If you had a pretty much unlimited disposable income, what would you spend it on? Once you’ve worked through the obvious answers — booze, drugs, getting laid as much as possible — then you might come to the conclusion that “art” is as good an answer as any. So it went, apparently, with David Bowie — the great man’s interest in visual art was well-documented, and it was always assumed that he’d have a bumper art collection, but the scale of it has become this week, mainly because it’s up for sale.

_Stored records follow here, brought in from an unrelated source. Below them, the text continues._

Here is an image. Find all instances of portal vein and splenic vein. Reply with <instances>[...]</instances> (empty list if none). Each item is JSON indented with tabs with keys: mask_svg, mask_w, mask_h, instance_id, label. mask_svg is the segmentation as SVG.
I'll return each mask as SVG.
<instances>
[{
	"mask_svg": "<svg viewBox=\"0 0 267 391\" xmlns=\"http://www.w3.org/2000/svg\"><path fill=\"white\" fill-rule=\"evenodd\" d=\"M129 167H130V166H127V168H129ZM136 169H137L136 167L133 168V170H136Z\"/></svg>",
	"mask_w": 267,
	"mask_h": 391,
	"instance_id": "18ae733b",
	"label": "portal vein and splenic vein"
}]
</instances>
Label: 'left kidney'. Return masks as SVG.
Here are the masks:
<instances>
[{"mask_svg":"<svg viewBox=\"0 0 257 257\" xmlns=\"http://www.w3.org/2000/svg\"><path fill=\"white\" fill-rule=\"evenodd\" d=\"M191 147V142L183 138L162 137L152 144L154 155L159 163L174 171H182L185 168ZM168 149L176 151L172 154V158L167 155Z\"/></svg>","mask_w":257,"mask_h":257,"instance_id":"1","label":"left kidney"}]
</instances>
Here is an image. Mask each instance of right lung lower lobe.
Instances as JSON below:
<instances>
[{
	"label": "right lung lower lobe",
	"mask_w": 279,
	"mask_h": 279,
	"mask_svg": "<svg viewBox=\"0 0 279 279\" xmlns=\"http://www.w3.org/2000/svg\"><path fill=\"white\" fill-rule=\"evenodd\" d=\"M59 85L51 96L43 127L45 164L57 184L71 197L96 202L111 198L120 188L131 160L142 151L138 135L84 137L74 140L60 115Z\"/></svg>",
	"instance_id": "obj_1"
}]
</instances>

As per The Guardian, Bowie’s private collection is to be auctioned by Sotheby’s in November. (According to the report, Bowie’s family are selling because they don’t have the space to keep all the work.) More notably for those of us who don’t have a casual seven figures to drop on one of the pieces that’s going under the hammer, the collection is going on public display prior to the auction: “The collection will be seen by the public for the first time when it is exhibited for 10 days by Sotheby’s, after highlights are sent on tour to Los Angeles, New York and Hong Kong, before the three-day sale in November.”
The nature of the works that Bowie purchased make for a fascinating insight into his aesthetic inspirations — his collection is heavy on 20th century British art, including works by Damien Hirst, Frank Auerbach, Harold Gilman, Sir Stanley Spencer, Peter Lanyon, Patrick Caulfield, Henry Moore, and Graham Sutherland. There’s also an eclectic variety of other work, from a piece by Jean-Michel Basquiat through designer furniture to the very fancy 1950s record player pictured above, which was created by Italian designers Pier Giacomo and Achille Castiglioni.